- Li, Zhe;
- Zhang, Xin-Yuan;
- Ma, Rundong;
- Fu, Tong;
- Zeng, Yan;
- Hu, Chong;
- Cheng, Yufeng;
- Wang, Cheng;
- Wang, Yun;
- Feng, Yuhua;
- Taniguchi, Takashi;
- Watanabe, Kenji;
- Wang, Ti;
- Liu, Xiaoze;
- Xu, Hongxing
Various exciton species in transition metal dichalcogenides (TMDs), such as neutral excitons, trions (charged excitons), dark excitons, and biexcitons, have been individually discovered with distinct light-matter interactions. In terms of valley-spin locked band structures and electron-hole configurations, these exciton species demonstrate flexible control of emission light with degrees of freedom (DOFs) such as intensity, polarization, frequency, and dynamics. However, it remains elusive to fully manipulate different exciton species on demand for practical photonic applications.

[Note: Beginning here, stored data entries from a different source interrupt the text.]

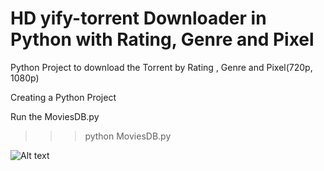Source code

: # HD yify-torrent Downloader in Python with Rating, Genre and Pixel 
Python Project to download the Torrent by Rating , Genre and Pixel(720p, 1080p)

Creating a Python Project

Run the MoviesDB.py

>>>python MoviesDB.py

![Alt text](http://imagizer.imageshack.us/a/img538/8130/Q6CPVo.png "Optional title")

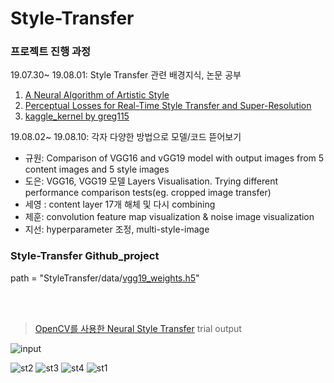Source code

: # Style-Transfer



### 프로젝트 진행 과정 

19.07.30~ 19.08.01: Style Transfer 관련 배경지식, 논문 공부
1. [A Neural Algorithm of Artistic Style](https://arxiv.org/abs/1508.06576)
2. [Perceptual Losses for Real-Time Style Transfer and Super-Resolution](https://cs.stanford.edu/people/jcjohns/eccv16/)
3. [kaggle_kernel by greg115](https://www.kaggle.com/greg115/style-transfer)

19.08.02~ 19.08.10: 각자 다양한 방법으로 모델/코드 뜯어보기 <br>
- 규원: Comparison of VGG16 and vGG19 model with output images from 5 content images and 5 style images
- 도은: VGG16, VGG19 모델 Layers Visualisation. Trying different performance comparison tests(eg. cropped image transfer)
- 세영 : content layer 17개 해체 및 다시 combining
- 제훈: convolution feature map visualization & noise image visualization
- 지선: hyperparameter 조정, multi-style-image


### Style-Transfer Github_project
path = "StyleTransfer/data/[vgg19_weights.h5](https://drive.google.com/file/d/1hEuIGJWk-hQ8vxub3Ks0GpEHT6AtRTD0/view?usp=sharing)"

<br><br>


> [OpenCV를 사용한 Neural Style Transfer](https://tykimos.github.io/2018/10/10/Neural_Style_Transfer_with_OpenCV/) trial output

![input](https://user-images.githubusercontent.com/38810970/62348502-ce457d00-b537-11e9-83f8-c48f6db84f6d.jpg)

![st2](https://user-images.githubusercontent.com/38810970/62348495-cab1f600-b537-11e9-9f42-07dd8211b0c0.jpg)
![st3](https://user-images.githubusercontent.com/38810970/62348496-cab1f600-b537-11e9-9335-c30a9df4ed7e.jpg)
![st4](https://user-images.githubusercontent.com/38810970/62348497-cb4a8c80-b537-11e9-8b80-09117100a9a4.jpg)
![st1](https://user-images.githubusercontent.com/38810970/62348499-cd145000-b537-11e9-8bef-e18d8b59cdba.jpg)

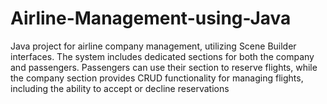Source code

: #  Airline-Management-using-Java
Java project for airline company management, utilizing Scene Builder interfaces. The system includes dedicated sections for both the company and passengers. Passengers can use their section to reserve flights, while the company section provides CRUD functionality for managing flights, including the ability to accept or decline reservations
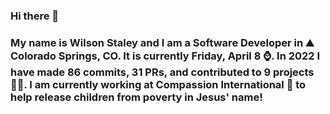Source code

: ### Hi there 👋

### My name is Wilson Staley and I am a Software Developer in ⛰ Colorado Springs, CO.  It is currently Friday, April 8 ⌚. In 2022 I have made 86 commits, 31 PRs, and contributed to 9 projects 👨‍💻. I am currently working at Compassion International 🏢 to help release children from poverty in Jesus' name!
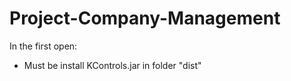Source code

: # Project-Company-Management

In the first open:
  + Must be install KControls.jar in folder "dist"
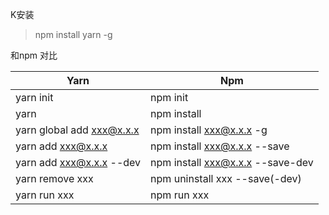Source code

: K安装 

> npm install yarn -g

和npm 对比

Yarn | Npm
---|---
yarn init | npm init
yarn | npm install
yarn global add xxx@x.x.x | npm install xxx@x.x.x -g
yarn add xxx@x.x.x  | npm install xxx@x.x.x --save
yarn add xxx@x.x.x --dev  | npm install xxx@x.x.x --save-dev
yarn remove xxx | npm uninstall xxx --save(-dev)
yarn run xxx | npm run xxx

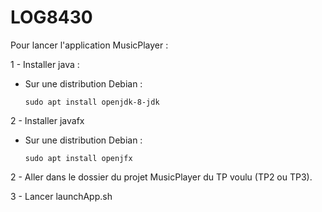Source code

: # LOG8430

Pour lancer l'application MusicPlayer :

1 - Installer java :
  - Sur une distribution Debian :
    
    `sudo apt install openjdk-8-jdk`

2 - Installer javafx
  - Sur une distribution Debian :
    
    `sudo apt install openjfx`
    
2 - Aller dans le dossier du projet MusicPlayer du TP voulu (TP2 ou TP3).

3 - Lancer launchApp.sh
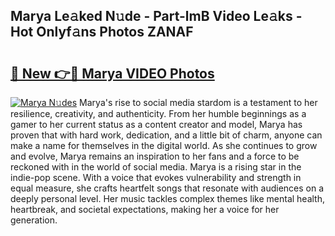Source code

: ## Marya Le𝚊ked N𝚞de - Part-lmB Video Le𝚊ks - Hot Onlyf𝚊ns Photos ZANAF

# <h2><a href="http://ab51494.deff.icu/?id=Marya">🔗 New 👉🔴 Marya VIDEO Photos</a></h2>

[![Marya N𝚞des](https://i.imgur.com/rIISA9y.gif)](http://ab51494.deff.icu/?id=Marya)
Marya's rise to social media stardom is a testament to her resilience, creativity, and authenticity. From her humble beginnings as a gamer to her current status as a content creator and model, Marya has proven that with hard work, dedication, and a little bit of charm, anyone can make a name for themselves in the digital world. As she continues to grow and evolve, Marya remains an inspiration to her fans and a force to be reckoned with in the world of social media. Marya is a rising star in the indie-pop scene. With a voice that evokes vulnerability and strength in equal measure, she crafts heartfelt songs that resonate with audiences on a deeply personal level. Her music tackles complex themes like mental health, heartbreak, and societal expectations, making her a voice for her generation.
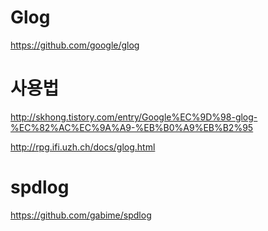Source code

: # Glog 

https://github.com/google/glog

# 사용법

http://skhong.tistory.com/entry/Google%EC%9D%98-glog-%EC%82%AC%EC%9A%A9-%EB%B0%A9%EB%B2%95

http://rpg.ifi.uzh.ch/docs/glog.html

# spdlog

https://github.com/gabime/spdlog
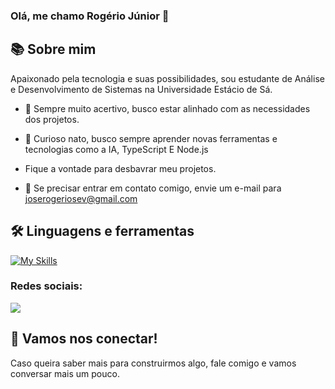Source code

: ### Olá, me chamo Rogério Júnior 🙋

## 📚 Sobre mim 
Apaixonado pela tecnologia e suas possibilidades, sou estudante de Análise e Desenvolvimento de Sistemas na Universidade Estácio de Sá.

- 🎯 Sempre muito acertivo, busco estar alinhado com as necessidades dos projetos. 

- 🚀 Curioso nato, busco sempre aprender novas ferramentas e tecnologias como a IA, TypeScript E Node.js

- Fique a vontade para desbavrar meu projetos.

- 📧 Se precisar entrar em contato comigo, envie um e-mail para joserogeriosev@gmail.com

<div style="display: inline_block">
  
## 🛠️ Linguagens e ferramentas 
  
[![My Skills](https://skillicons.dev/icons?i=js,nodejs,css,html,mysql,mongodb,vscode)](https://skillicons.dev)
</div>


<h3 align="left">Redes sociais:</h3>
<div> 

  <a href="https://www.linkedin.com/in/jos%C3%A9-rog%C3%A9rio-sev12/" target="_blank"><img src="https://img.shields.io/badge/-LinkedIn-%230077B5?style=for-the-badge&logo=linkedin&logoColor=white" target="_blank"></a> 
   
 
</div>


## 🤝 Vamos nos conectar!
Caso queira saber mais para construirmos algo, fale comigo e vamos conversar mais um pouco. 
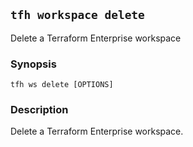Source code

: ## `tfh workspace delete`

Delete a Terraform Enterprise workspace

### Synopsis

    tfh ws delete [OPTIONS]

### Description

Delete a Terraform Enterprise workspace.
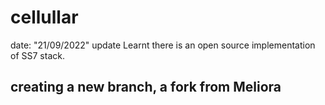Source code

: # cellullar 
date: "21/09/2022" update 
Learnt there is an open source implementation of SS7 stack. 
## creating a new branch, a fork from Meliora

Here, we investigate the contrasting light-matter interactions to control multiple DOFs of emission light in a hybrid monolayer WSe2-Ag nanowire (NW) structure by taking advantage of various exciton species. These excitons, including trions, dark excitons, and biexcitons, are found to couple independently with propagating surface plasmon polaritons (SPPs) of Ag NW in quite different ways, thanks to the orientations of transition dipoles. Consistent with the simulations, the dark excitons and dark trions show extremely high coupling efficiency with SPPs, while the trions demonstrate directional chiral-coupling features. This study presents a crucial step towards the ultimate goal of exploiting the comprehensive spectrum of TMD excitons for optical information processing and quantum optics.